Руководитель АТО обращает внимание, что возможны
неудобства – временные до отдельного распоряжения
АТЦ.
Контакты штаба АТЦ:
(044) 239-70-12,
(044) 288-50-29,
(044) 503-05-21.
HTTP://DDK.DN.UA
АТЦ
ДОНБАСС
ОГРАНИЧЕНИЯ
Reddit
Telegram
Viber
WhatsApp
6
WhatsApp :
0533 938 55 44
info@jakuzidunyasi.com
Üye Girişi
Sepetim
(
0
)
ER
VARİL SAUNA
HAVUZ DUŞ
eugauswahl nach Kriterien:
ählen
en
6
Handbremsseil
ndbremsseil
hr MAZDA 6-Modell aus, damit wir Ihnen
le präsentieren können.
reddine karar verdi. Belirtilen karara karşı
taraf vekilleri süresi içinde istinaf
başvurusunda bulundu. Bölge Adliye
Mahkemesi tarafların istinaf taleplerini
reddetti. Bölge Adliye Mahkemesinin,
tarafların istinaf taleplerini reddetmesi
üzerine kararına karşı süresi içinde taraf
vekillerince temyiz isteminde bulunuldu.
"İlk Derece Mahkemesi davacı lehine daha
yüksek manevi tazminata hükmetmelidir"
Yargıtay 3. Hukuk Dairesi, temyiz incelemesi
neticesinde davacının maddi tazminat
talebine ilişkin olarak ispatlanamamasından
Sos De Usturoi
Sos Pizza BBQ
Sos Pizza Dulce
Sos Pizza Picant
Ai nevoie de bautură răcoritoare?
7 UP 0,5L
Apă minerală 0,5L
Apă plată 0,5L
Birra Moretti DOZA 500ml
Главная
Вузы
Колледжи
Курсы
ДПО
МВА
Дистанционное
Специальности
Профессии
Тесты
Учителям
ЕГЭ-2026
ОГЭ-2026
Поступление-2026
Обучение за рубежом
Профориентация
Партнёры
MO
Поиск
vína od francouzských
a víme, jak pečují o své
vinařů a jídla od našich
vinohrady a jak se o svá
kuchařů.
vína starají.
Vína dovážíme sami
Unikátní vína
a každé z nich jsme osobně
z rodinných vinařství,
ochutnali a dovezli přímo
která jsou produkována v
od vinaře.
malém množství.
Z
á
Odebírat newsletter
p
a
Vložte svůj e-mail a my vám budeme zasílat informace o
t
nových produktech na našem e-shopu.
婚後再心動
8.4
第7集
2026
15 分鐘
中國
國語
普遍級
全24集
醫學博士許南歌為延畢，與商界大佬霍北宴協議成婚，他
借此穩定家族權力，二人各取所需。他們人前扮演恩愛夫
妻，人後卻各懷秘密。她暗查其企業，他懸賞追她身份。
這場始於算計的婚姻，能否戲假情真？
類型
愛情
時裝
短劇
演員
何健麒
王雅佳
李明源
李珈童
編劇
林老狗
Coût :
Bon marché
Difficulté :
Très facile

EXERCISE INSTRUCTIONS » Rewrite all of the data above, changing each instance of "Sos Pizza" to "Sos de Pizza" and leaving the rest untouched.

RESPONSE TO THE TASK »
Руководитель АТО обращает внимание, что возможны
неудобства – временные до отдельного распоряжения
АТЦ.
Контакты штаба АТЦ:
(044) 239-70-12,
(044) 288-50-29,
(044) 503-05-21.
HTTP://DDK.DN.UA
АТЦ
ДОНБАСС
ОГРАНИЧЕНИЯ
Reddit
Telegram
Viber
WhatsApp
6
WhatsApp :
0533 938 55 44
info@jakuzidunyasi.com
Üye Girişi
Sepetim
(
0
)
ER
VARİL SAUNA
HAVUZ DUŞ
eugauswahl nach Kriterien:
ählen
en
6
Handbremsseil
ndbremsseil
hr MAZDA 6-Modell aus, damit wir Ihnen
le präsentieren können.
reddine karar verdi. Belirtilen karara karşı
taraf vekilleri süresi içinde istinaf
başvurusunda bulundu. Bölge Adliye
Mahkemesi tarafların istinaf taleplerini
reddetti. Bölge Adliye Mahkemesinin,
tarafların istinaf taleplerini reddetmesi
üzerine kararına karşı süresi içinde taraf
vekillerince temyiz isteminde bulunuldu.
"İlk Derece Mahkemesi davacı lehine daha
yüksek manevi tazminata hükmetmelidir"
Yargıtay 3. Hukuk Dairesi, temyiz incelemesi
neticesinde davacının maddi tazminat
talebine ilişkin olarak ispatlanamamasından
Sos De Usturoi
Sos de Pizza BBQ
Sos de Pizza Dulce
Sos de Pizza Picant
Ai nevoie de bautură răcoritoare?
7 UP 0,5L
Apă minerală 0,5L
Apă plată 0,5L
Birra Moretti DOZA 500ml
Главная
Вузы
Колледжи
Курсы
ДПО
МВА
Дистанционное
Специальности
Профессии
Тесты
Учителям
ЕГЭ-2026
ОГЭ-2026
Поступление-2026
Обучение за рубежом
Профориентация
Партнёры
MO
Поиск
vína od francouzských
a víme, jak pečují o své
vinařů a jídla od našich
vinohrady a jak se o svá
kuchařů.
vína starají.
Vína dovážíme sami
Unikátní vína
a každé z nich jsme osobně
z rodinných vinařství,
ochutnali a dovezli přímo
která jsou produkována v
od vinaře.
malém množství.
Z
á
Odebírat newsletter
p
a
Vložte svůj e-mail a my vám budeme zasílat informace o
t
nových produktech na našem e-shopu.
婚後再心動
8.4
第7集
2026
15 分鐘
中國
國語
普遍級
全24集
醫學博士許南歌為延畢，與商界大佬霍北宴協議成婚，他
借此穩定家族權力，二人各取所需。他們人前扮演恩愛夫
妻，人後卻各懷秘密。她暗查其企業，他懸賞追她身份。
這場始於算計的婚姻，能否戲假情真？
類型
愛情
時裝
短劇
演員
何健麒
王雅佳
李明源
李珈童
編劇
林老狗
Coût :
Bon marché
Difficulté :
Très facile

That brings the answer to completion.